==== INPUT FOR THIS TASK ====

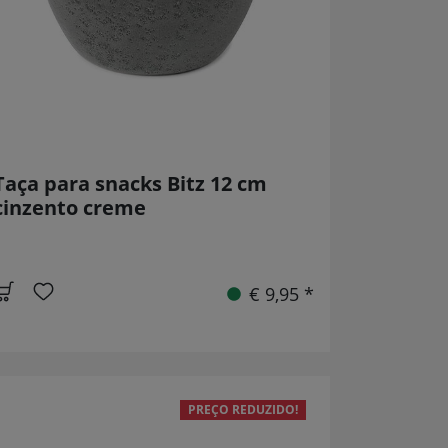
Taça para snacks Bitz 12 cm
cinzento creme
€ 9,95 *
PREÇO REDUZIDO!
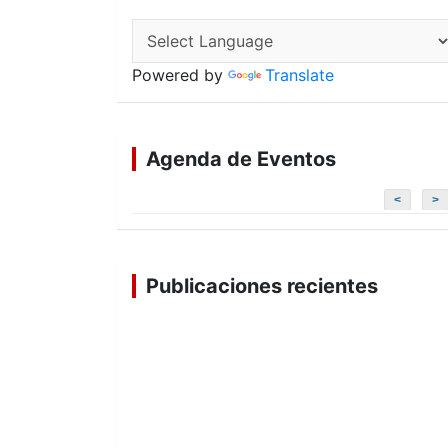
Powered by
Translate
Agenda de Eventos
<
>
Publicaciones recientes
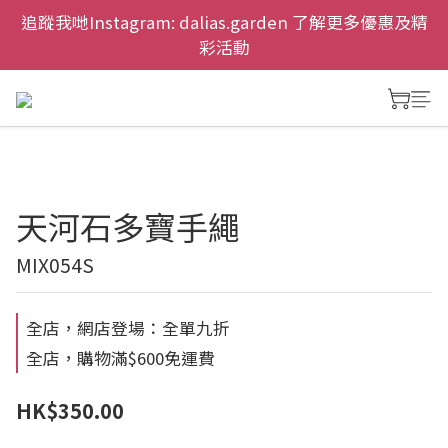
慶祝元朗新店開幕，網上首次購物九折兼免運費。
追蹤我哋Instagram: dalias.garden 了解更多優惠及精
彩活動
慶祝元朗新店開幕，網上首次購物九折兼免運費。
天河石多寶手繩
MIX054S
全店，網店登場：全單九折
全店，購物滿$600免運費
HK$350.00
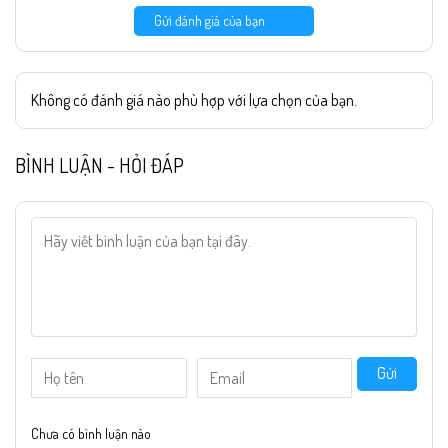
Gửi đánh giá của bạn
Không có đánh giá nào phù hợp với lựa chọn của bạn.
BÌNH LUẬN - HỎI ĐÁP
Gửi
Chưa có bình luận nào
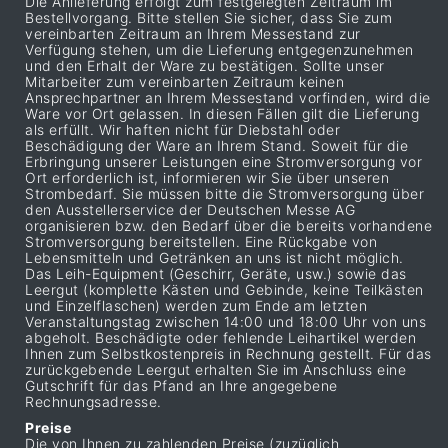
Die Anlieferung erfolgt zum festgelegten Zeitraum im
Bestellvorgang. Bitte stellen Sie sicher, dass Sie zum
vereinbarten Zeitraum an Ihrem Messestand zur
Verfügung stehen, um die Lieferung entgegenzunehmen
und den Erhalt der Ware zu bestätigen. Sollte unser
Mitarbeiter zum vereinbarten Zeitraum keinen
Ansprechpartner an Ihrem Messestand vorfinden, wird die
Ware vor Ort gelassen. In diesen Fällen gilt die Lieferung
als erfüllt. Wir haften nicht für Diebstahl oder
Beschädigung der Ware an Ihrem Stand. Soweit für die
Erbringung unserer Leistungen eine Stromversorgung vor
Ort erforderlich ist, informieren wir Sie über unseren
Strombedarf. Sie müssen bitte die Stromversorgung über
den Ausstellerservice der Deutschen Messe AG
organisieren bzw. den Bedarf über die bereits vorhandene
Stromversorgung bereitstellen. Eine Rückgabe von
Lebensmitteln und Getränken an uns ist nicht möglich.
Das Leih-Equipment (Geschirr, Geräte, usw.) sowie das
Leergut (komplette Kästen und Gebinde, keine Teilkästen
und Einzelflaschen) werden zum Ende am letzten
Veranstaltungstag zwischen 14:00 und 18:00 Uhr von uns
abgeholt. Beschädigte oder fehlende Leihartikel werden
Ihnen zum Selbstkostenpreis in Rechnung gestellt. Für das
zurückgebende Leergut erhalten Sie im Anschluss eine
Gutschrift für das Pfand an Ihre angegebene
Rechnungsadresse.
Preise
Die von Ihnen zu zahlenden Preise (zuzüglich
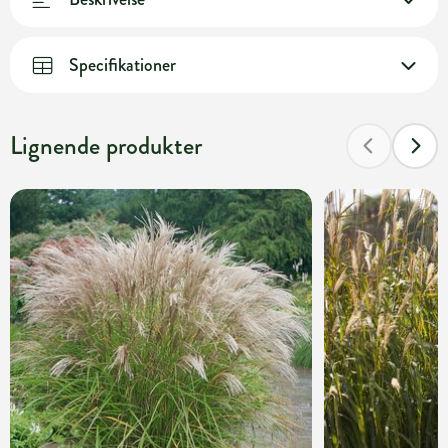
Specifikationer
Lignende produkter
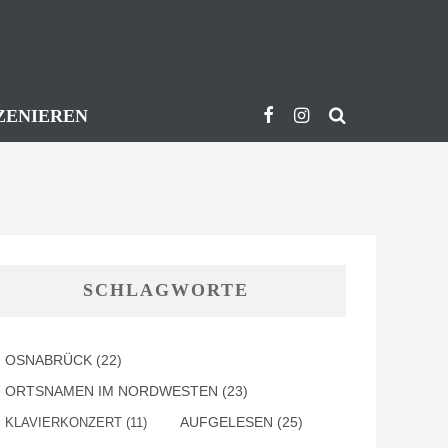
ZENIEREN
SCHLAGWORTE
OSNABRÜCK
(22)
ORTSNAMEN IM NORDWESTEN
(23)
AUFGELESEN
(25)
KLAVIERKONZERT
(11)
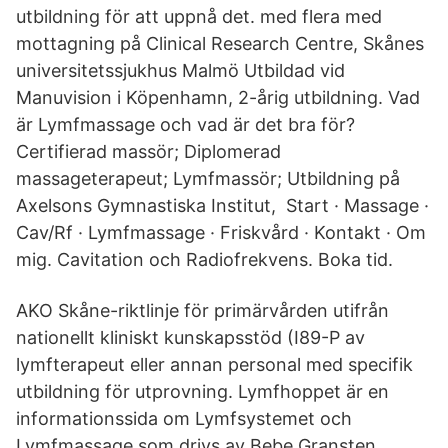
utbildning för att uppnå det. med flera med
mottagning på Clinical Research Centre, Skånes
universitetssjukhus Malmö Utbildad vid
Manuvision i Köpenhamn, 2-årig utbildning. Vad
är Lymfmassage och vad är det bra för?
Certifierad massör; Diplomerad
massageterapeut; Lymfmassör; Utbildning på
Axelsons Gymnastiska Institut, Start · Massage ·
Cav/Rf · Lymfmassage · Friskvård · Kontakt · Om
mig. Cavitation och Radiofrekvens. Boka tid.
AKO Skåne-riktlinje för primärvården utifrån
nationellt kliniskt kunskapsstöd (I89-P av
lymfterapeut eller annan personal med specifik
utbildning för utprovning. Lymfhoppet är en
informationssida om Lymfsystemet och
Lymfmassage som drivs av Bebe Gransten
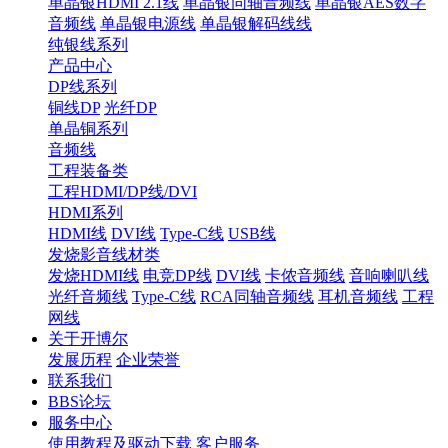
单晶银HDMI 2.1线
单晶银同轴音频线
单晶银AES数字
音频线
单晶银电源线
单晶银解码线线
纯银线系列
产品中心
DP线系列
铜线DP
光纤DP
单晶铜系列
音频线
工程装备类
工程HDMI/DP线/DVI
HDMI系列
HDMI线
DVI线
Type-C线
USB线
发烧影音线材类
发烧HDMI线
电竞DP线
DVI线
卡侬音频线
音响喇叭线
光纤音频线
Type-C线
RCA同轴音频线
耳机音频线
工程
网线
关于开博尔
发展历程
企业荣誉
联系我们
BBS论坛
服务中心
使用教程及驱动下载
客户服务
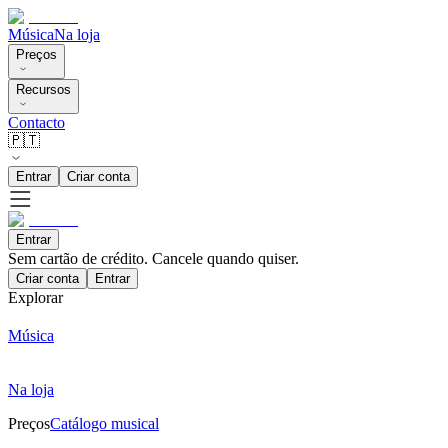
Música
Na loja
Preços
Recursos
Contacto
🇵🇹
Entrar
Criar conta
Entrar
Sem cartão de crédito. Cancele quando quiser.
Criar conta
Entrar
Explorar
Música
Na loja
Preços
Catálogo musical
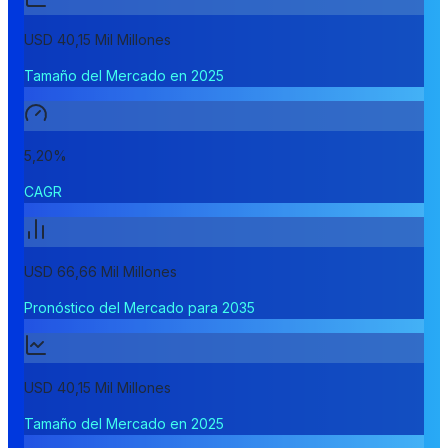
USD 40,15 Mil Millones
Tamaño del Mercado en 2025
5,20%
CAGR
USD 66,66 Mil Millones
Pronóstico del Mercado para 2035
USD 40,15 Mil Millones
Tamaño del Mercado en 2025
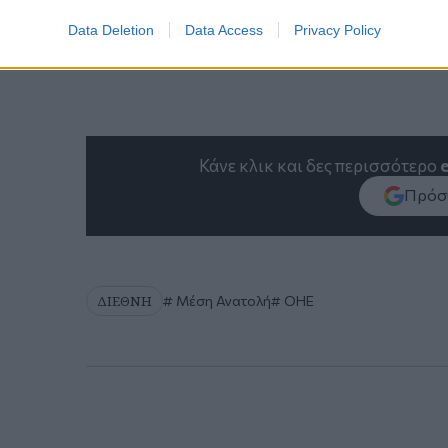
Data Deletion
Data Access
Privacy Policy
Κάνε κλικ και δες περισσότερο
Πρόσθ
ΔΙΕΘΝΗ
Μέση Ανατολή
ΟΗΕ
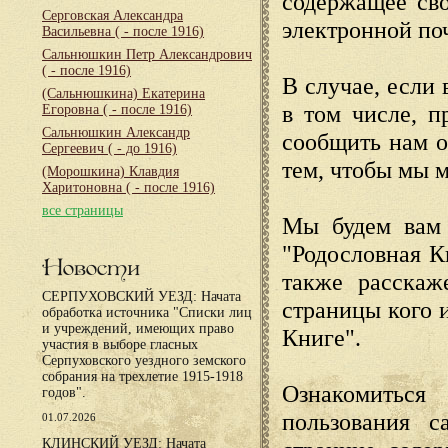
содержащее сво
Серговская Александра
электронной по
Васильевна
( - после 1916)
Сальнюшкин Петр Александрович
( - после 1916)
В случае, если 
(Сальнюшкина) Екатерина
в том числе, п
Егоровна
( - после 1916)
Сальнюшкин Александр
сообщить нам о
Сергеевич
( - до 1916)
тем, чтобы мы 
(Морошкина) Клавдия
Харитоновна
( - после 1916)
все страницы
Мы будем вам 
"Родословная К
Новости
также расскаж
СЕРПУХОВСКИЙ УЕЗД: Начата
страницы кого 
обработка источника "Списки лиц
и учреждений, имеющих право
Книге".
участия в выборе гласных
Серпуховского уездного земского
собрания на трехлетие 1915-1918
Ознакомиться
годов".
пользования с
01.07.2026
КЛИНСКИЙ УЕЗД: Начата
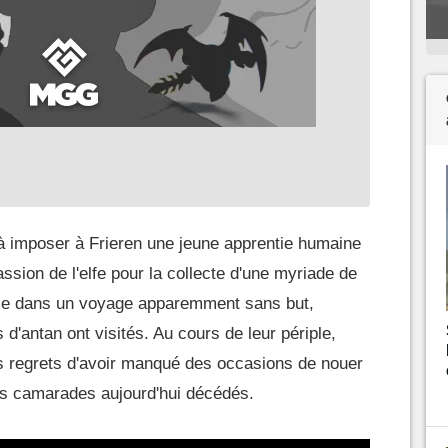
 à imposer à Frieren une jeune apprentie humaine
sion de l'elfe pour la collecte d'une myriade de
nce dans un voyage apparemment sans but,
s d'antan ont visités. Au cours de leur périple,
es regrets d'avoir manqué des occasions de nouer
es camarades aujourd'hui décédés.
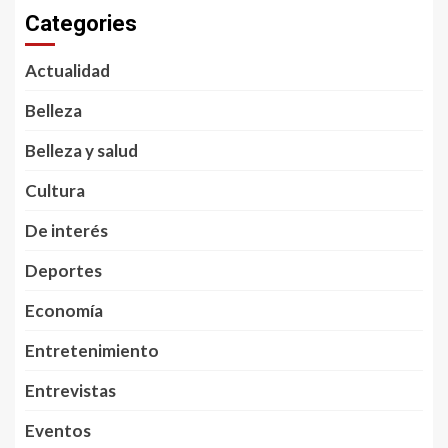
Categories
Actualidad
Belleza
Belleza y salud
Cultura
De interés
Deportes
Economía
Entretenimiento
Entrevistas
Eventos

====

DESCRIPTION OF THE TASK — All lines from the first in the listing above to the line containing "Die Anlieferung erfolgt", inclusive, go in the output exactly as they are; no pictures go in.

EXERCISE RESPONSE —
Taça para snacks Bitz 12 cm
cinzento creme
€ 9,95 *
PREÇO REDUZIDO!
Powered by
Translate
Agenda de Eventos
<
>
Publicaciones recientes
慶祝元朗新店開幕，網上首次購物九折兼免運費。
追蹤我哋Instagram: dalias.garden 了解更多優惠及精
彩活動
慶祝元朗新店開幕，網上首次購物九折兼免運費。
天河石多寶手繩
MIX054S
全店，網店登場：全單九折
全店，購物滿$600免運費
HK$350.00
Gửi đánh giá của bạn
Không có đánh giá nào phù hợp với lựa chọn của bạn.
BÌNH LUẬN - HỎI ĐÁP
Gửi
Chưa có bình luận nào
Die Anlieferung erfolgt zum festgelegten Zeitraum im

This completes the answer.